* [What the exercise asks]:
From the data below, keep only the lines that contain the word "volume", treating uppercase and lowercase as different.

* [Source records]:
================================
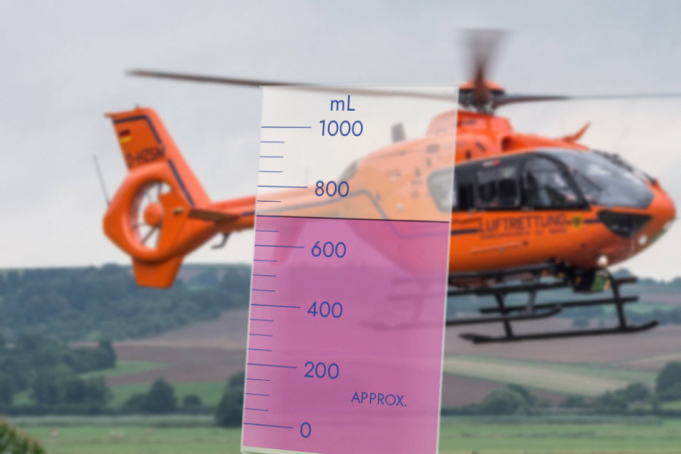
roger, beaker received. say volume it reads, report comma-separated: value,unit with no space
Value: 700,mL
================================
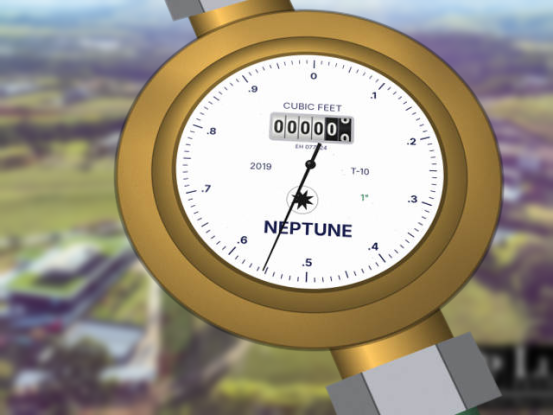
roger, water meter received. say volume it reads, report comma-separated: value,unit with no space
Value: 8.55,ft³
================================
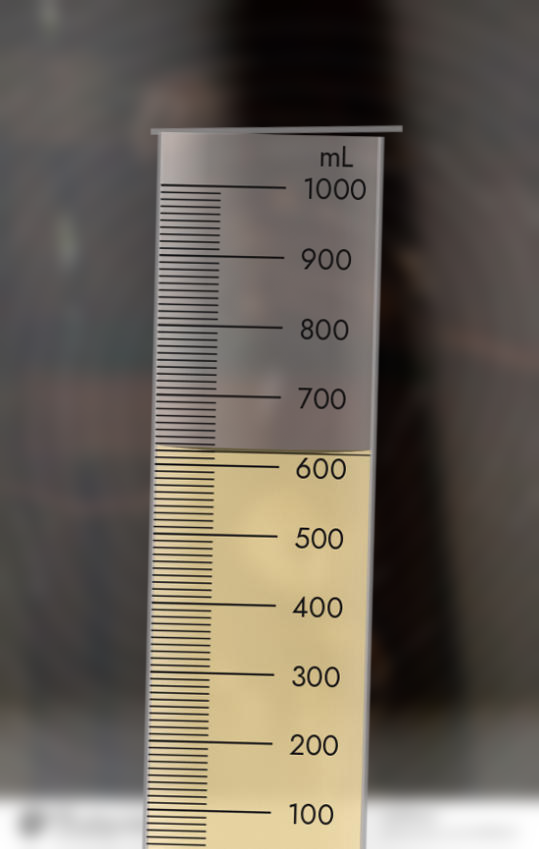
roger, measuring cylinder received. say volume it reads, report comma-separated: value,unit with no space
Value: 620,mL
================================
* [Answer section]:
roger, beaker received. say volume it reads, report comma-separated: value,unit with no space
roger, water meter received. say volume it reads, report comma-separated: value,unit with no space
roger, measuring cylinder received. say volume it reads, report comma-separated: value,unit with no space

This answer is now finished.